### Consigne écrite 1
Comment traduire en anglais cette phrase du document source : « La Convention Collective prévoit des dispositions plus favorables pour les salariés de banque que les dispositions du Code du travail. » ?
### Consigne écrite 2
Ces affirmations concordent-elles avec le document source ? Pour chacune, répondez par oui ou non et citez les mots décisifs du document.
(a) Une fois déclarée d’obligation générale, la Convention Collective s’applique à toutes les entreprises du secteur bancaire.
(b) La Convention Collective prévoit pour les salariés de banque des dispositions moins favorables que celles du Code du travail.
(c) John-Kevin Ted est avocat junior associate chez CASTEGNARO - Ius Laboris Luxembourg.

### Document source
________________________________________
John-Kevin Ted, avocat junior associate chez CASTEGNARO - Ius Laboris Luxembourg (Photo: Castegnaro-Ius Laboris Luxembourg)

John-Kevin Ted, avocat junior associate chez CASTEGNARO - Ius Laboris Luxembourg (Photo: Castegnaro-Ius Laboris Luxembourg)

La Convention Collective de travail des salariés de banque (ci-après «la Convention Collective») est applicable aux salariés[1] des membres de l’ABBL[2], tels que listés dans la Convention. Une fois déclarée d’obligation générale, elle s’applique à toutes les entreprises du secteur bancaire.

La Convention Collective prévoit des dispositions plus favorables pour les salariés de banque que les dispositions du Code du travail.
________________________________________
### Extrait source
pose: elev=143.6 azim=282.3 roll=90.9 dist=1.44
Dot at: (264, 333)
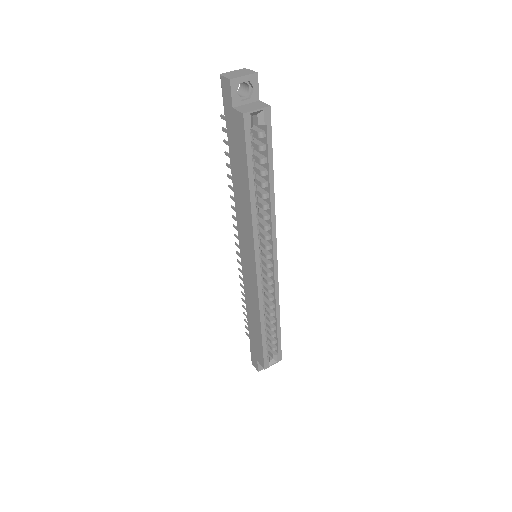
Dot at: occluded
________________________________________
### Réponse complète 1
The Collective Agreement provides more favorable provisions for bank employees than the provisions of the Labor Code.

### Réponse complète 2
(a) Oui : « Une fois déclarée d’obligation générale, elle s’applique à toutes les entreprises du secteur bancaire. »
(b) Non : « des dispositions plus favorables pour les salariés de banque que les dispositions du Code du travail ».
(c) Oui : « John-Kevin Ted, avocat junior associate chez CASTEGNARO - Ius Laboris Luxembourg ».